◆ What is required ◆
Give back the line containing "かせコースがオススメ。" along with every line after it, exactly, until the entries end.

◆ Recorded data ◆
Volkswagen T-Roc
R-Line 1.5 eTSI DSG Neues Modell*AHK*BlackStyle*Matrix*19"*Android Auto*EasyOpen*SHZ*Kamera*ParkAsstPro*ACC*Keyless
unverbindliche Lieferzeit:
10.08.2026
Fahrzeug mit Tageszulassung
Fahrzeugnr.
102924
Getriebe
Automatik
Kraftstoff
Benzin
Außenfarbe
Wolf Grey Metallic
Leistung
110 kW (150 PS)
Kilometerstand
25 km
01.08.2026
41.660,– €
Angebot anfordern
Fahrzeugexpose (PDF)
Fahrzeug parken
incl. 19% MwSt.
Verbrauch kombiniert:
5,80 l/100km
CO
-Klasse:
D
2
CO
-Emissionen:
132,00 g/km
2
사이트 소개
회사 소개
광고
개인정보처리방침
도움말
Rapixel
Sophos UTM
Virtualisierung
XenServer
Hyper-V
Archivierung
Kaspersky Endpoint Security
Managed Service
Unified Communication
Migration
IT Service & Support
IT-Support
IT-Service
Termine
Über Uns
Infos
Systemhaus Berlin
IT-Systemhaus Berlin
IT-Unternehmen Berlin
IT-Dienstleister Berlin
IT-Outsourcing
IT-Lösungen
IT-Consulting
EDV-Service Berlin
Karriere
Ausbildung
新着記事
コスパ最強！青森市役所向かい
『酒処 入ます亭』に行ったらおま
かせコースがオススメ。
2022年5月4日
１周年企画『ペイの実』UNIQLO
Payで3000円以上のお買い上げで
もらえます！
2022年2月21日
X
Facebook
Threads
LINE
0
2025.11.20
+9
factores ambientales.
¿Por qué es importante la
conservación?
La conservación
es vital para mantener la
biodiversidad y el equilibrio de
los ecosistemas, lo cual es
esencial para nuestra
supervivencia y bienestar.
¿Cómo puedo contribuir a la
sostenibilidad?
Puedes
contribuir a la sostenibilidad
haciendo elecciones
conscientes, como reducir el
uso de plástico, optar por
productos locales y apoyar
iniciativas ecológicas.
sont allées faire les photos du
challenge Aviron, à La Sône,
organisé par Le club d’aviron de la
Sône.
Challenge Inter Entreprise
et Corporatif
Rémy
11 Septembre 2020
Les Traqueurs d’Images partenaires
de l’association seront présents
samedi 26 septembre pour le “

◆ Solution ◆
かせコースがオススメ。
2022年5月4日
１周年企画『ペイの実』UNIQLO
Payで3000円以上のお買い上げで
もらえます！
2022年2月21日
X
Facebook
Threads
LINE
0
2025.11.20
+9
factores ambientales.
¿Por qué es importante la
conservación?
La conservación
es vital para mantener la
biodiversidad y el equilibrio de
los ecosistemas, lo cual es
esencial para nuestra
supervivencia y bienestar.
¿Cómo puedo contribuir a la
sostenibilidad?
Puedes
contribuir a la sostenibilidad
haciendo elecciones
conscientes, como reducir el
uso de plástico, optar por
productos locales y apoyar
iniciativas ecológicas.
sont allées faire les photos du
challenge Aviron, à La Sône,
organisé par Le club d’aviron de la
Sône.
Challenge Inter Entreprise
et Corporatif
Rémy
11 Septembre 2020
Les Traqueurs d’Images partenaires
de l’association seront présents
samedi 26 septembre pour le “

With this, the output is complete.